The other piece is we have a self-perform engine which came out of our single-family rental (SFR) business. Our employees and service centers nationwide were doing home remodeling, renovations and repairs for SFR work. [We found this] could be useful in the reverse mortgage space, where there might be a need for services like remodeling for better accessibility for that customer set, which Five Brothers was not previously offering.

[So, combining these elements] not only enhances the service offering for reverse mortgage customers but also leverages the expanded vendor network. Essentially, this integration means one plus one equals three, signifying more value and efficiency in our comprehensive service approach.

Clow: It sounds like you did a fair amount of homework on the reverse space well before this acquisition came into play. Did Five Brothers share data points with you about loans that are coming up to their due and payable dates that made this a more enticing proposition? What data would you say helped illustrate why this made the most sense?

Torrance: We look more generally at the outlook for the reverse space. In our due diligence, we spoke with various folks currently in the space and those who recently retired from it.

We observed that there’s an upside across reverse mortgages, which makes us feel bullish about the reverse space. I don’t think there will be a tsunami of new originations in the reverse space, but we did see a general swell, which helped underpin it. Looking at the current book of business with Five Brothers, and doing some math, we think there’s probably more upside risk than downside in the reverse space over the next three years.

Some of this will depend on what the Fed does with interest rates in the next 12 months. But we feel there is likely, if we were placing a bet, more upside, which factored into our decision. This, along with the dynamics of what we can achieve in terms of business growth and understanding what the market itself is doing, led us to believe that this was a good acquisition.

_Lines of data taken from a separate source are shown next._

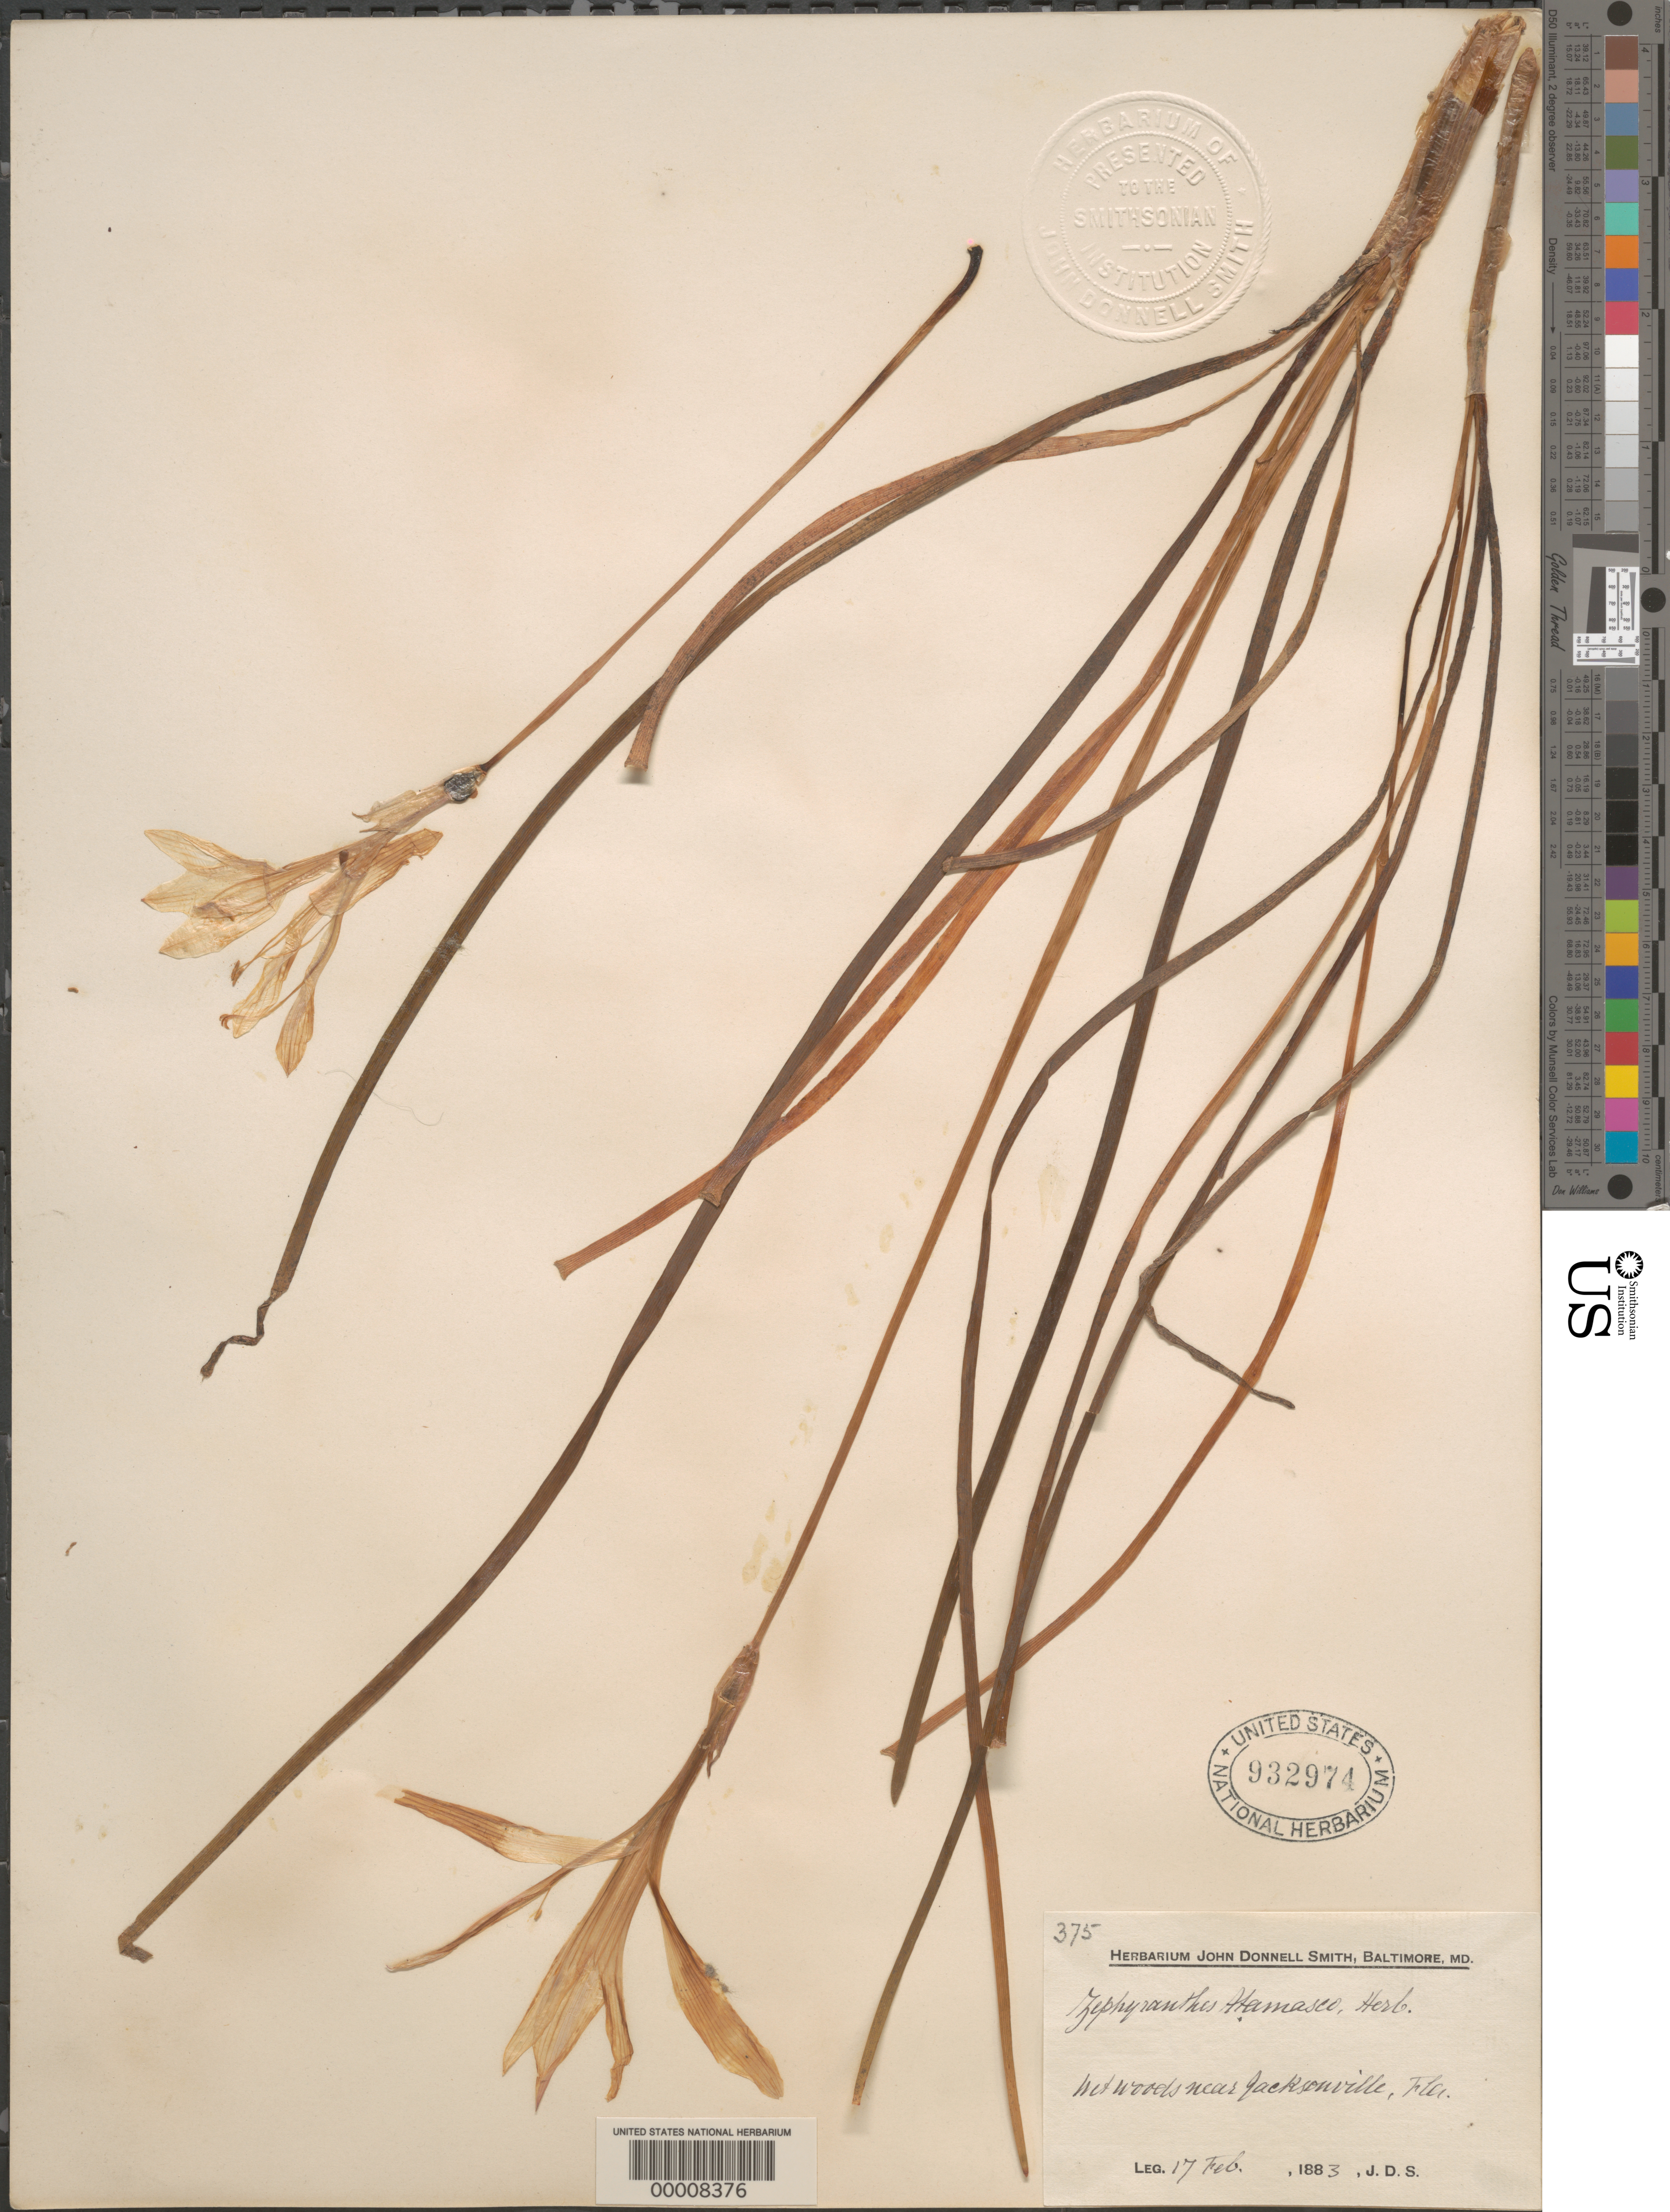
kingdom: Plantae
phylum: Tracheophyta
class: Liliopsida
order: Asparagales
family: Amaryllidaceae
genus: Zephyranthes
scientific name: Zephyranthes atamasco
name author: (L.) Herb.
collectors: J. Donnell Smith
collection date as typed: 17 Feb 1883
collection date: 1883-02-17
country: United States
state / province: Florida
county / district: Duval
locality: Near jacksonville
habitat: Wet woods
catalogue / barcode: US 932974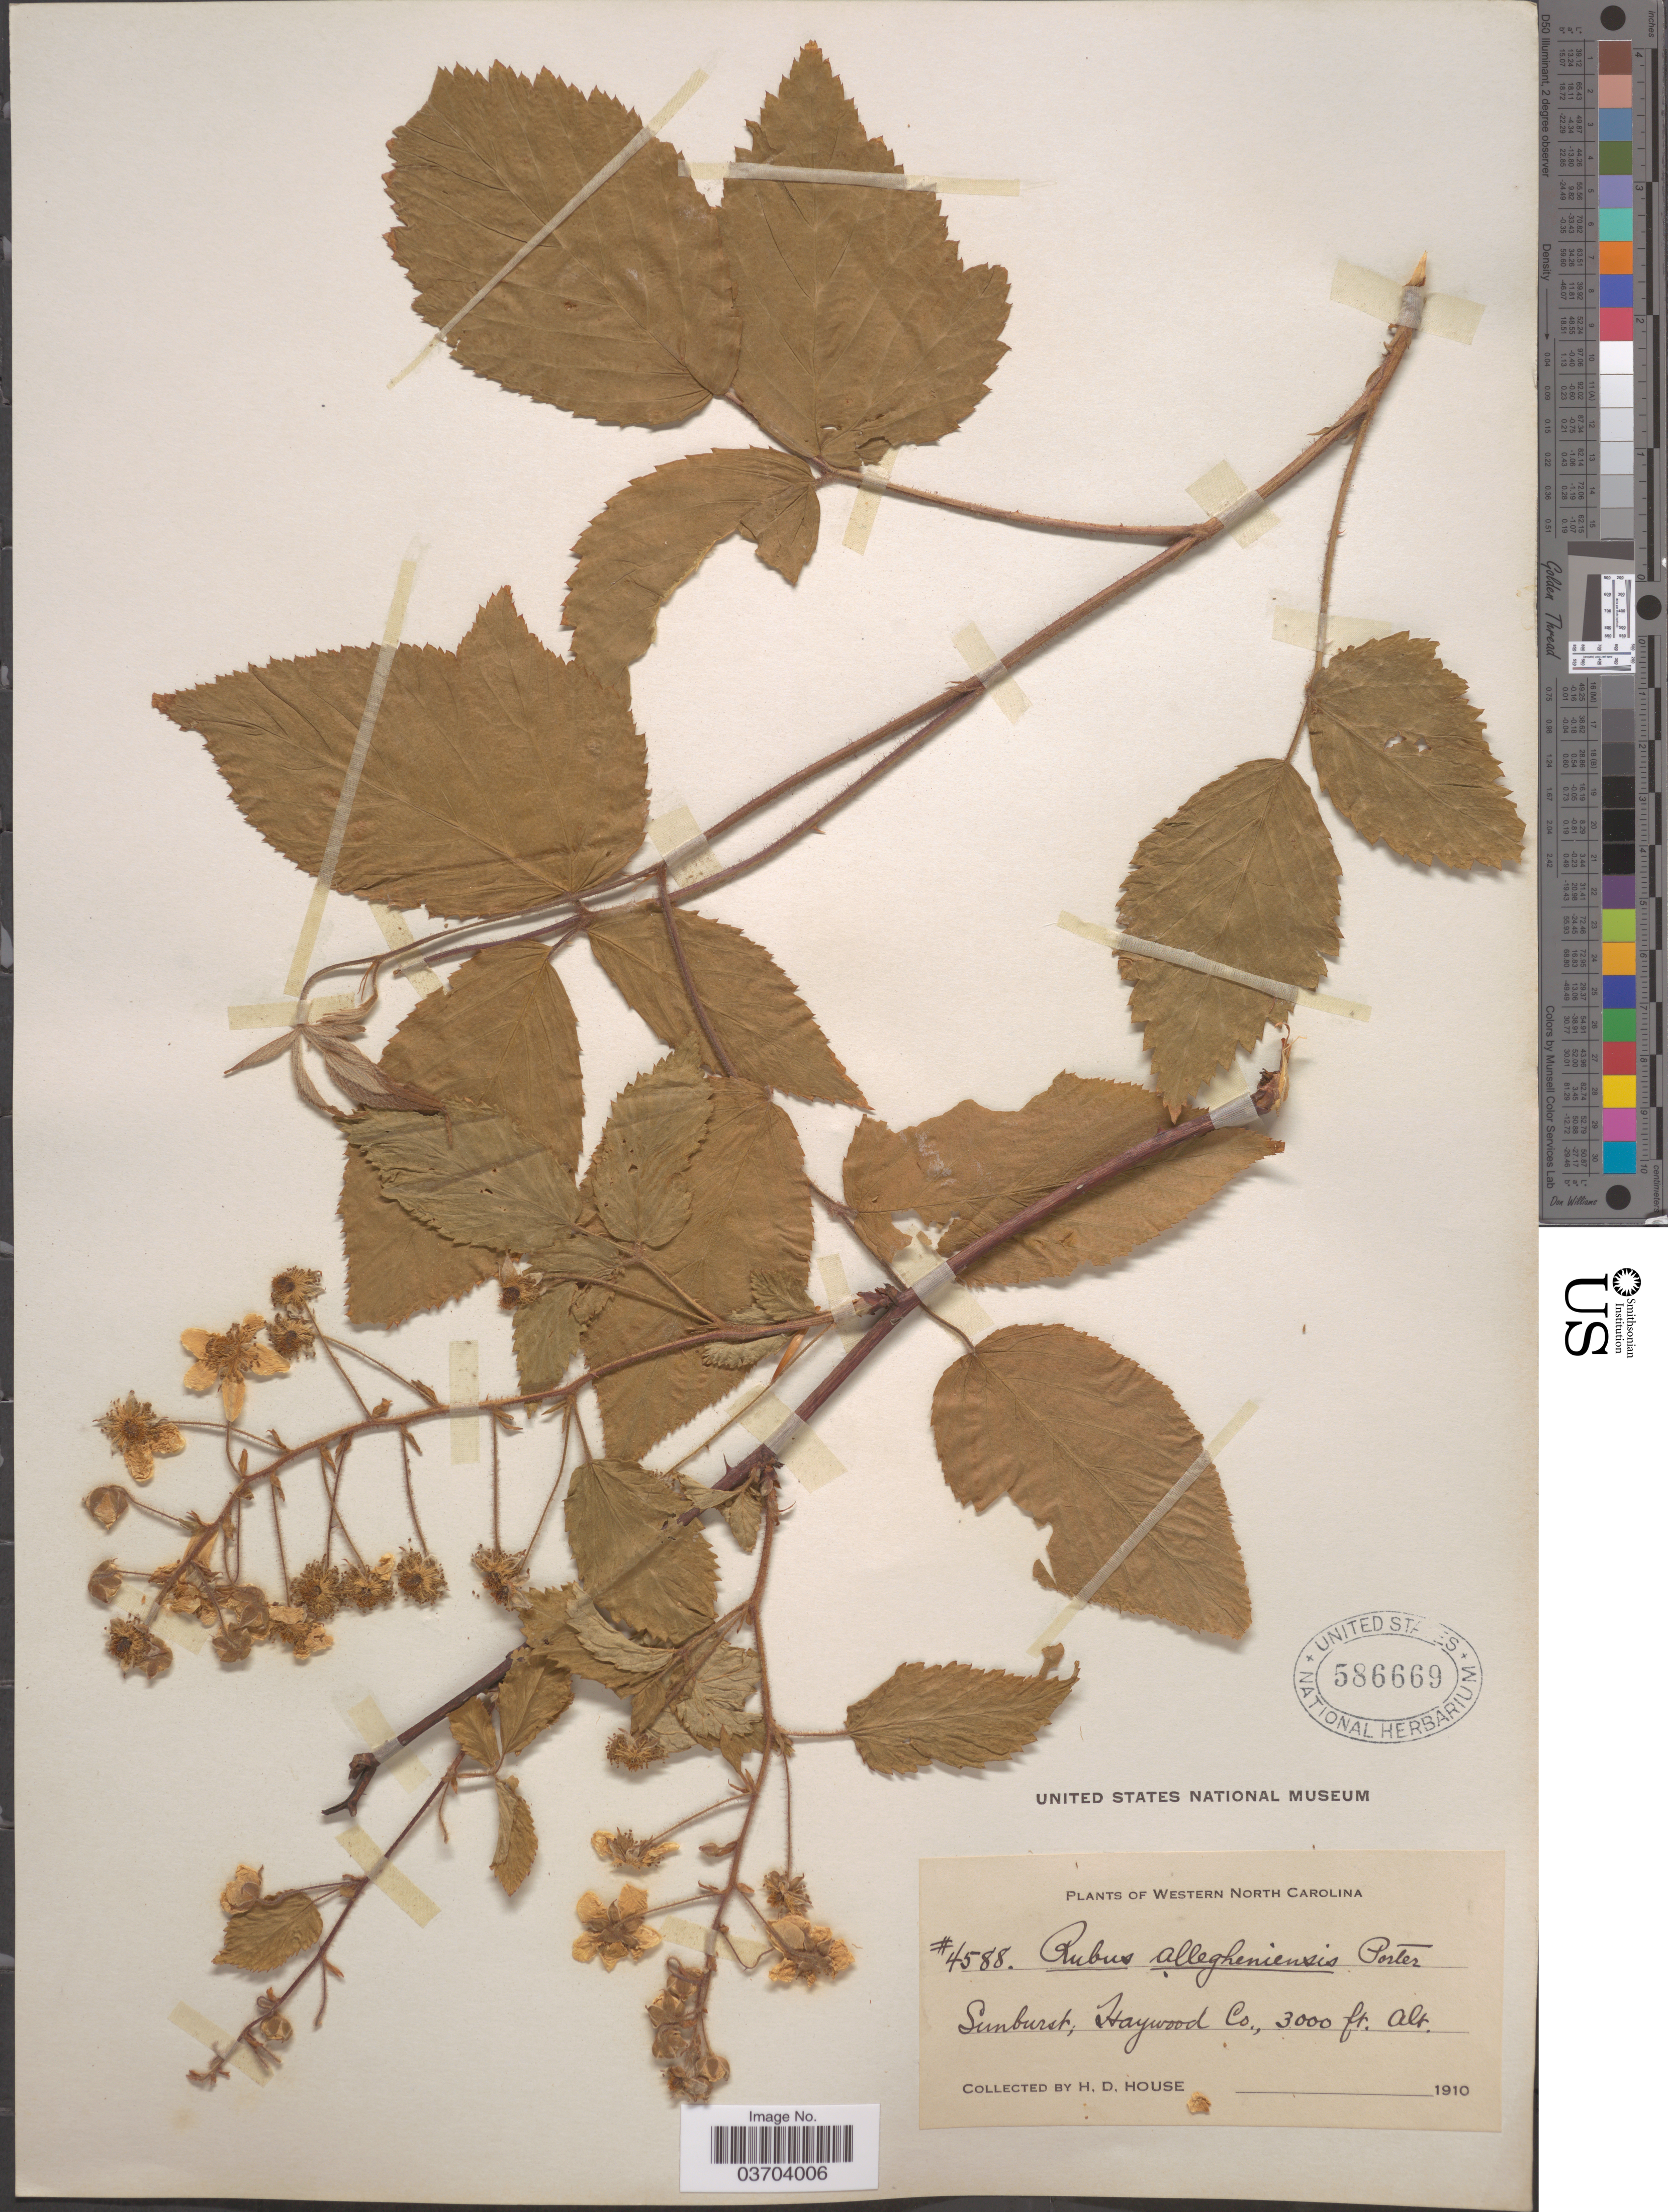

Clow: Reverse mortgage originators are still often primary points of contact for borrowers — sometimes years after an origination. That might put originators in first position to inform the servicer of necessary maintenance. Is there any partnership or communicative potential between you guys and lenders, or are you staying focused on servicers?

Torrance: Right now, I think it’s TBD. Certainly our day-to-day relationships are most likely to be with servicers.  What we’re bringing to the party comes down to a broader set of services that can help folks in this space, but I’m not sure people fully understand what those services are yet, so there’s probably a need for more communication. We remodel homes all over the country today, providing new kitchens and bathrooms, maintenance services, and we’re probably the largest in that space in the country.

I think as more people learn about the services we offer, the key question is, “how do we create value for the lenders, the originators, the homeowners, and manage that process? Can we deliver a service that is additive to the overall process?”

One idea revolves around marketplaces, where those in a reverse mortgage can go to find services they can trust, knowing the companies listed are vetted, good companies. My early diligence suggests that people in the reverse mortgage segment are more risk-averse, concerned about hiring a contractor or service provider without getting ripped off, ensuring they get good service, and knowing that the people who come to their homes are checked, professional, wear an MCS polo shirt, have a truck, are insured, etc.

Once we, as an industry, start professionalizing some of the services and perhaps open up more of a marketplace model, I think there’s more demand there that’s currently not tapped because people just don’t know what they could go get.